**Instructions to follow:** Provide the number of lines below containing the word "scroll", without any other words.

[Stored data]

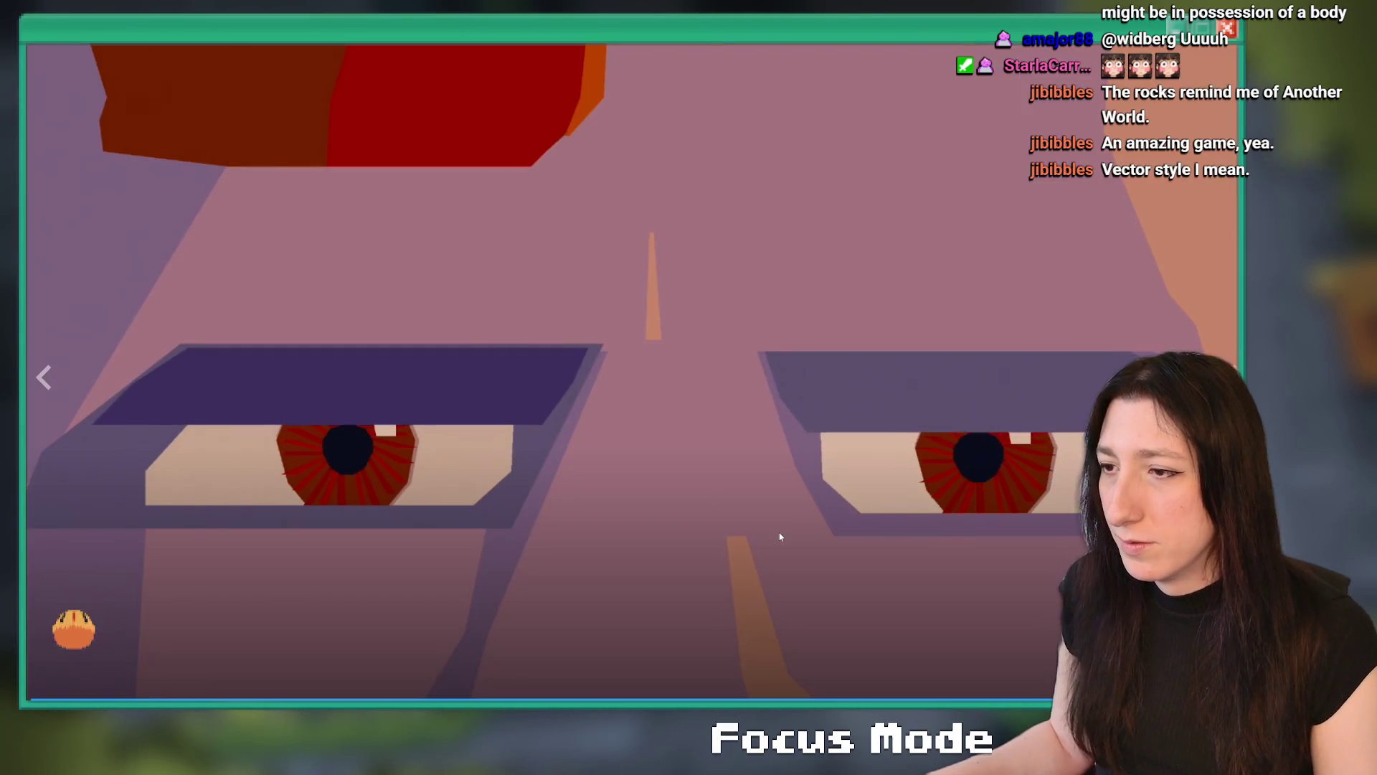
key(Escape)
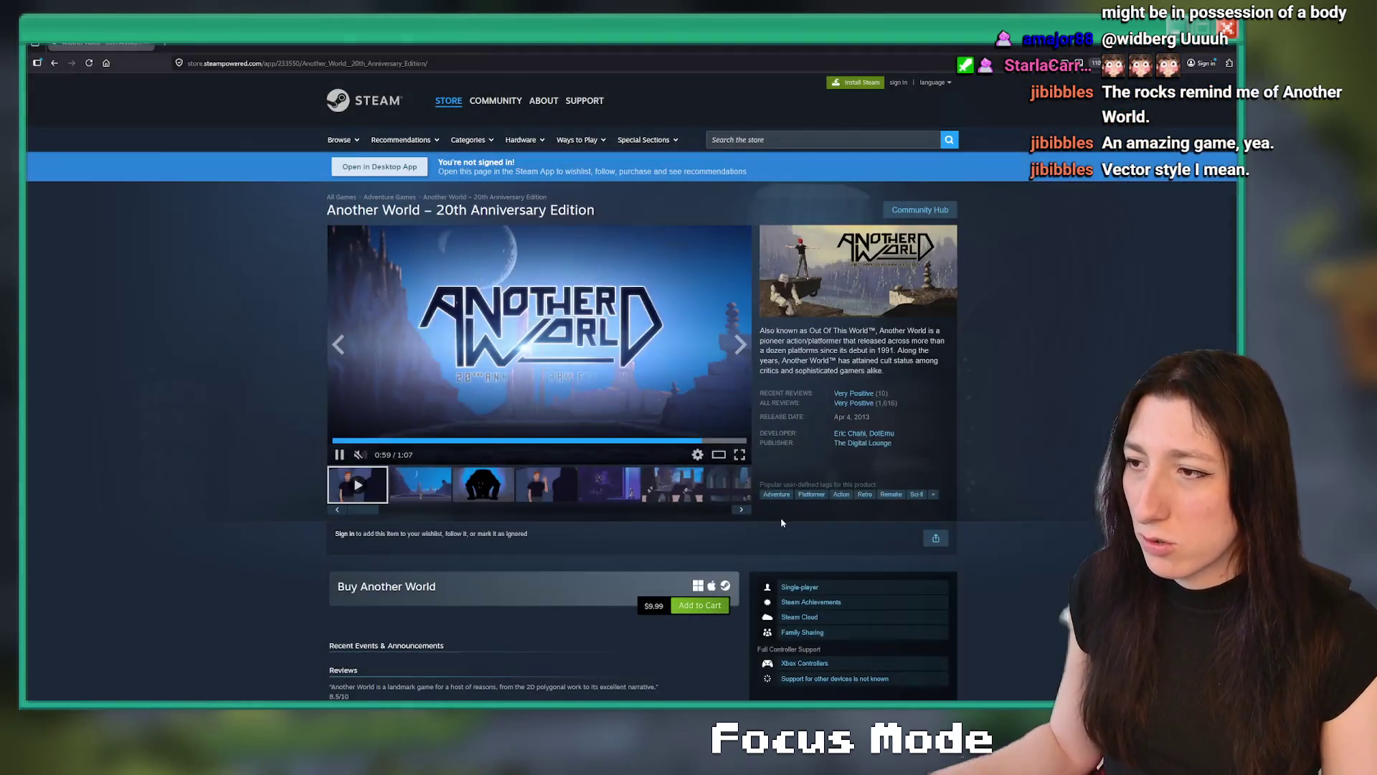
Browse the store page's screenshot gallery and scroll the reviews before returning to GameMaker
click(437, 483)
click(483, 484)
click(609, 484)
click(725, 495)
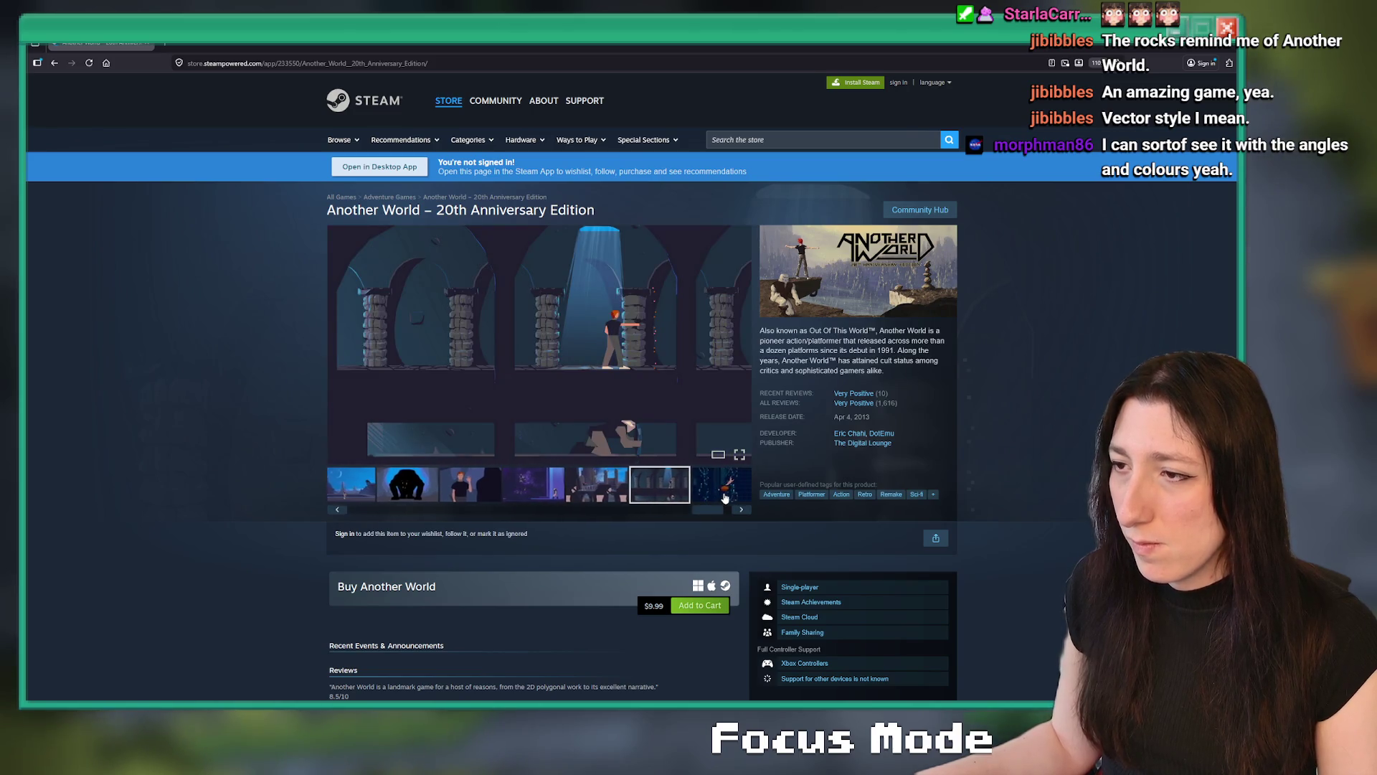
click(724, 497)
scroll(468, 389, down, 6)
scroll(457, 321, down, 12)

**Solution to the problem:** 3